According to Peter Sperling, Chief Innovation Officer at the National Defence Technology Center Denmark, the offset framework reflects an industrial logic that no longer fits the Danish economy. The system is built around a one‑to‑one model: buy foreign weapons, produce related components locally. This approach assumes the presence of a large, vertically integrated manufacturing base capable of rapid industrialisation. Denmark, however, does not have such depth in traditional defence manufacturing—and forcing it artificially creates inefficiencies rather than resilience.
The result is paradoxical: a system designed to strengthen industry instead stalls it. Funds accumulate without viable projects, while companies struggle to identify activities that formally qualify as offsets but make strategic sense. This leads directly to what Sperling describes as “innovation‑killing” behaviour. Firms are incentivised to chase offset money by branching into activities far removed from their core competencies—sometimes even building factories or production lines they would never pursue under normal market conditions.
Instead of encouraging competitiveness and specialization, the offset regime pushes companies toward compliance-driven diversification. Activity happens, but value creation does not necessarily follow.
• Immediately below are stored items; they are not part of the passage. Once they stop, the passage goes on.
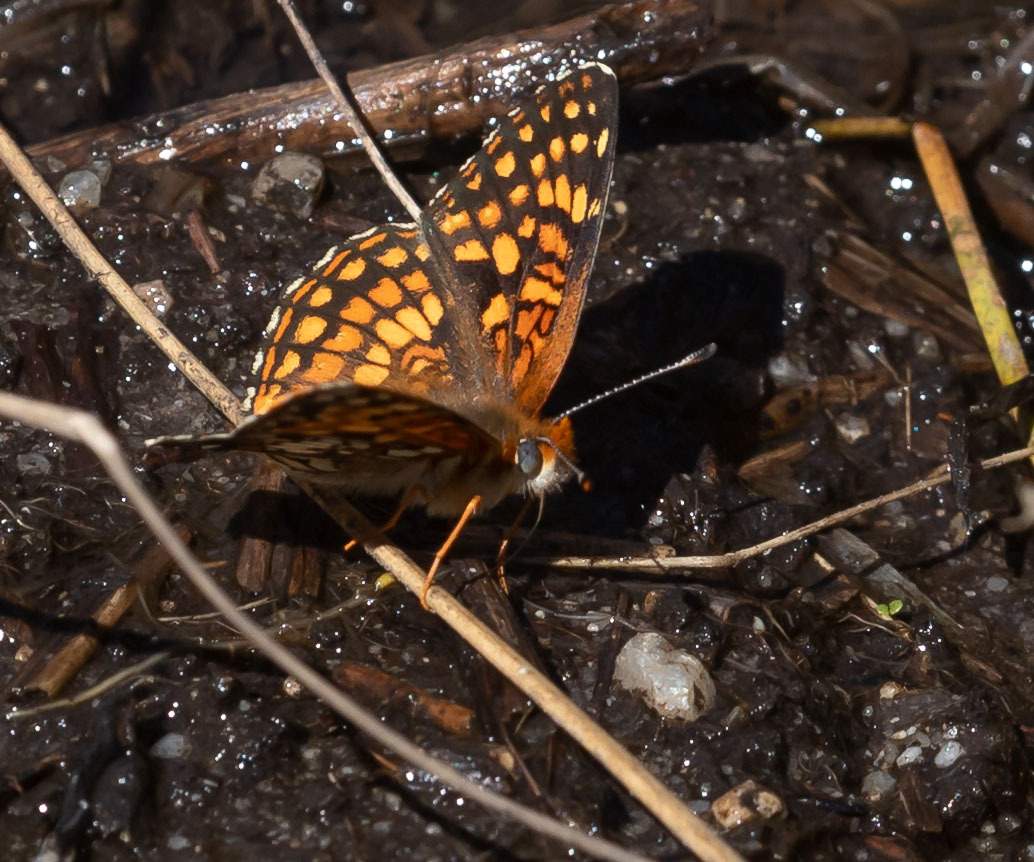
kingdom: Animalia
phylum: Arthropoda
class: Insecta
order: Lepidoptera
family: Nymphalidae
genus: Chlosyne
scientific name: Chlosyne gabbii
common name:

The focus shifts from developing world‑class products and technologies to satisfying contractual requirements. Over time, this erodes innovative capacity rather than strengthening it.
The system also creates high barriers for new and emerging companies. Startups and technology firms often do not have direct links to existing defence platforms or traditional supply chains. Because offsets are typically tied to specific systems or forms of industrial production, these companies are effectively excluded. This entrenches incumbent structures and limits the inflow of new ideas, technologies, and business models into the defence sector.
Sperling’s proposed alternative reframes the purpose of offsets altogether. Rather than anchoring them to physical production, he argues they should be convertible into investments in research, development, and startups. This would align offset funding with Denmark’s real strengths: knowledge, software, advanced technology, and innovation ecosystems. Crucially, this is not positioned as a threat to existing industry, but as a way to expand it—creating the foundations of tomorrow’s defence capabilities rather than replicating yesterday’s.
At a deeper level, the debate raises a strategic question: what kind of defence industry does Denmark want to build? If offsets remain tied to industrial forms that do not naturally exist in the Danish economy, they risk reinforcing a hollow structure with no long‑term direction. The money may move eventually, but it will not necessarily build sustainable capability.
The core issue, therefore, is not just how to deploy DKK 23 billion. It is what that capital is meant to achieve. Directed toward research, technology development, and new ventures, offset funds could become a powerful tool for shaping a modern, innovation‑driven defence sector. Left unchanged, the system risks remaining a warehouse of idle capital—rich in resources, poor in impact.